Ces paroles suffisent à montrer à quelle hauteur Michel Capmal a porté son art et en expliquent aussi le titre. Qui peut encore aujourd'hui se prévaloir d'un service aussi fidèle de la poésie ? Chassés de ses terres, nous sommes condamnés à errer. Néanmoins, qui saura capter les signes de l'autre monde, dissimulés dans la réalité, pourra entrevoir une sortie du labyrinthe. Pour l'auteur, lucidité n'est pas abdication. Et comme il l'écrit à la fin de son livre : "... nous ne renonceront pas aux étoiles !"
Terminons par la lecture d'un des poèmes de Michel Capmal. Il nous révélera une des formes de son écriture, en même temps qu'il nous donnera quelques clefs pour pénétrer dans son univers. Une photographie réalisée par l'auteur lui-même l'accompagne. Elle montre le Pont du Diable dont il est question dans le poème. Celui-ci se situe au débouché des gorges de l'Hérault entre Aniane, Saint-Guilhem-le-Désert, et Saint-Jean-de-Fos, le village natal du poète.

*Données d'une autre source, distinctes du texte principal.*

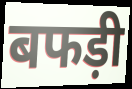
बफड़ीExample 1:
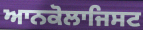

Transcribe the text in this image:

ਆਨਕੋਲਾਜਿਸਟ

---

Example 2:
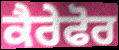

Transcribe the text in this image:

ਕੈਰੇਫੋਰ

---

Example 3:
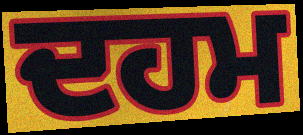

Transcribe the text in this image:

ਦਹਮ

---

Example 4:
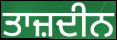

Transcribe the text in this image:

ਤਾਜ਼ਦੀਨ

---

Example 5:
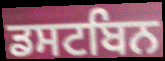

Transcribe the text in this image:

ਡਸਟਬਿਨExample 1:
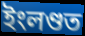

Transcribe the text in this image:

ইংলণ্ডত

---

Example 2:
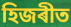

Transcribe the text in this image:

হিজৰীত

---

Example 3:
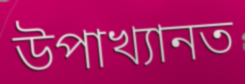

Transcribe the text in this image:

উপাখ্যানত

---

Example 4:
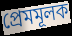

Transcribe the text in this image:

প্ৰেমমূলক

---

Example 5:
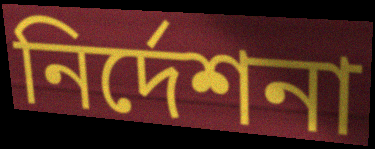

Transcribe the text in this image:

নিৰ্দেশনাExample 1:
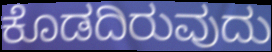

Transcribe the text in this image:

ಕೊಡದಿರುವುದು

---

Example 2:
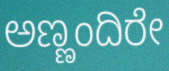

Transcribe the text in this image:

ಅಣ್ಣಂದಿರೇ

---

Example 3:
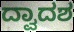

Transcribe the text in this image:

ದ್ವಾದಶ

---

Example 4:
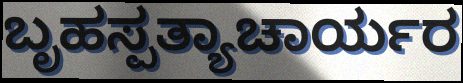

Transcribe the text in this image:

ಬೃಹಸ್ಪತ್ಯಾಚಾರ್ಯರ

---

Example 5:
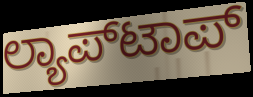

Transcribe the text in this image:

ಲ್ಯಾಪ್‍ಟಾಪ್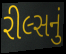
રીલ્સનુંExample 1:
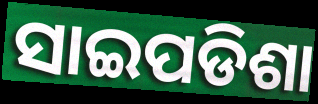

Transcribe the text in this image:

ସାଇପଡିଶା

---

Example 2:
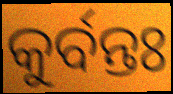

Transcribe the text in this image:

କୁର୍ବନ୍ତଃ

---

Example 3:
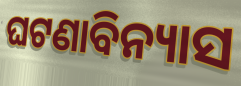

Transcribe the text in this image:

ଘଟଣାବିନ୍ୟାସ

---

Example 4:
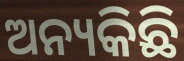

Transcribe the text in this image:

ଅନ୍ୟକିଛି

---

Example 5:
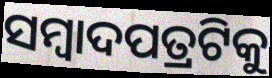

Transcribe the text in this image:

ସମ୍ବାଦପତ୍ରଟିକୁ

Une poignée de suie vient de tomber
de la cheminée d’une maison désertée des Cévennes.
Une passerelle de bois, en amont, s’écroule sans bruit
pour que le Pont du Diable reste encore intact.
Ce soir,
je suis un vieil indien sur le boulevard du Montparnasse.
Toi et moi,
avons rendez-vous à la terrasse vitrée d’une brasserie.
À minuit. Comme l’an passé et depuis toujours.
Te voici, inchangée.
Vêtue de soi et de velours à la même table.
Nue irradiante dans les profondeurs.
Tu écrivais sous la dictée d’un oiseau de mer.
Ton dessin au rouge à lèvres
ponctué de pétales de roses déchirées
se confond avec tout l’espace jadis parcouru
et réinventé par nous deux.
Paris, les îles, le labyrinthe, les souterrains, la forêt sans fin.
Un homme sans tête nous apporte un alcool brûlant.
Il n’est pas l’heure encore pour nous de mourir.
Le cri du corbeau dans la nuit du ciel de Paris
nous tiendra éveillés.
Ce peu de suie est devenu corbeau hurlant
dans la maison fermée.
Au matin, il remontera vers le jour.
Et il y aura deux arbres nouveaux, deux bouleaux blancs,
enlacés au jardin du Luxembourg.
Nous traverserons sans crainte le vieux pont de pierres,
indifférents à l’appel du précipice.



Complément :
Le livre compte 128 pages, est vendu 16€. Pour le commander contacter les éditions par e-mail : lecheminbrule@wanadoo.fr

1 commentaire:

  1. Plus qu'un poète, Michel Capmal est un incantateur qui a le pouvoir d'illuminer "le chemin brûlé" et de magnifier "le Pont du Diable".
    "Nous avons perdu les hautes terres..." mais retrouvé le livre magique, qui garde ses secrets merveilleux et sauvages, dans son écrin de pureté.